● AUSZUFÜHRENDE AUFGABEN
- A) Geben Sie aus dem Textabschnitt über das Marienkonzert die Passage von „Sind denn wenigstens“ bis „engagierten musikalischen Leiter.“ wortgetreu wieder.
- B) Wo hat der Chor laut dem Textabschnitt über das Marienkonzert in der Kirche Platz genommen?
- C) Prüfen Sie, ob die folgenden Aussagen mit dem Textabschnitt über das Marienkonzert übereinstimmen: (i) Der Chor singt ausschließlich klassische Stücke. (ii) Der Kantor stammt aus einer Diaspora-Gemeinde. (iii) Die Sängerin des Propsteichors Leipzig war zunächst erstaunt über das reine Marienprogramm.

● TEXTABSCHNITT
Sind denn wenigstens die Sängerinnen von Maria und von diesem Konzert begeistert?
"Also ich war erst mal erstaunt, dass wir ein reines Marienprogramm singen. Das war auch ein bisschen fremd, weil wir das sonst nie machen. Aber uns gefällt es jetzt sehr gut."
Diese Frau vom Propsteichor Leipzig findet gut, dass Maria durch die Lieder in ganz unterschiedlichen Bildern wahrgenommen wird und in vielfältigen Weisen besungen wird:
Volksgut, Kitsch, aber auch klassische Stücke singt der Chor, der sich in der Kirche zwischen die Besucher auf die Bänke gesetzt hat. Angeleitet von einem engagierten musikalischen Leiter.
"Das klappt ja sehr gut. Jetzt würde ich mir nur noch mehr die österliche Freude wünschen. (…) Sie müssen alle entschuldigen, Ihr müsst entschuldigen, ich bin ein Kantor aus einer Diaspora-Gemeinde. Wir haben kleine Kirchen mit wenig Akustik. Und da wird flott gesungen. Wir können ja noch mal aufstehen, das aktiviert uns alle."

● AUSGEWÄHLTE ZEILEN
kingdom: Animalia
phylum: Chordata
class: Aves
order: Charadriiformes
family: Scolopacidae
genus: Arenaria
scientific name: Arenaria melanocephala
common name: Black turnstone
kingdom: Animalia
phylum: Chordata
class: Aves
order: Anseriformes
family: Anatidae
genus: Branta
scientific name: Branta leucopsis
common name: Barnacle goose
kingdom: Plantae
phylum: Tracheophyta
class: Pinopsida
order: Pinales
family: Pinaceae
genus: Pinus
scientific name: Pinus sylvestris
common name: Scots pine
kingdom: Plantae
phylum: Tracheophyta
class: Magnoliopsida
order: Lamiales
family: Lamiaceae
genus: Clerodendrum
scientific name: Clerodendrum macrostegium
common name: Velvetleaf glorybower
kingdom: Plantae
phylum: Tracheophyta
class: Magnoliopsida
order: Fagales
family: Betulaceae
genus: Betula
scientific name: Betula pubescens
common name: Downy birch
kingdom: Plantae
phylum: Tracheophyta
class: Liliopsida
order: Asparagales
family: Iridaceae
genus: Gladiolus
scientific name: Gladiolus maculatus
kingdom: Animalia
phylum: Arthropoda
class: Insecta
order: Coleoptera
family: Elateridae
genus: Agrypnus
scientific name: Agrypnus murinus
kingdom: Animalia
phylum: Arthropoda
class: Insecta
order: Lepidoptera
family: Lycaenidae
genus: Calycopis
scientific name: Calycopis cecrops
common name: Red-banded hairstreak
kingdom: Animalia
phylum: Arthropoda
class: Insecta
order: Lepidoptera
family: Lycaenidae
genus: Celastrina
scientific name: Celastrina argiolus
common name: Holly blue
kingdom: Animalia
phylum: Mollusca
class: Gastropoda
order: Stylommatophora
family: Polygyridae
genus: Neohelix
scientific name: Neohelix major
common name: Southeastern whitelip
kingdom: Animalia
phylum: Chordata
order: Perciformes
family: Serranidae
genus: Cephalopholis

● LÖSUNGEN DER ÜBUNG
- A)
Sind denn wenigstens die Sängerinnen von Maria und von diesem Konzert begeistert?
"Also ich war erst mal erstaunt, dass wir ein reines Marienprogramm singen. Das war auch ein bisschen fremd, weil wir das sonst nie machen. Aber uns gefällt es jetzt sehr gut."
Diese Frau vom Propsteichor Leipzig findet gut, dass Maria durch die Lieder in ganz unterschiedlichen Bildern wahrgenommen wird und in vielfältigen Weisen besungen wird:
Volksgut, Kitsch, aber auch klassische Stücke singt der Chor, der sich in der Kirche zwischen die Besucher auf die Bänke gesetzt hat. Angeleitet von einem engagierten musikalischen Leiter.

- B) Zwischen den Besuchern auf den Bänken.

- C)
(i) Nein: „Volksgut, Kitsch, aber auch klassische Stücke singt der Chor“
(ii) Ja: „ich bin ein Kantor aus einer Diaspora-Gemeinde“
(iii) Ja: „Also ich war erst mal erstaunt, dass wir ein reines Marienprogramm singen.“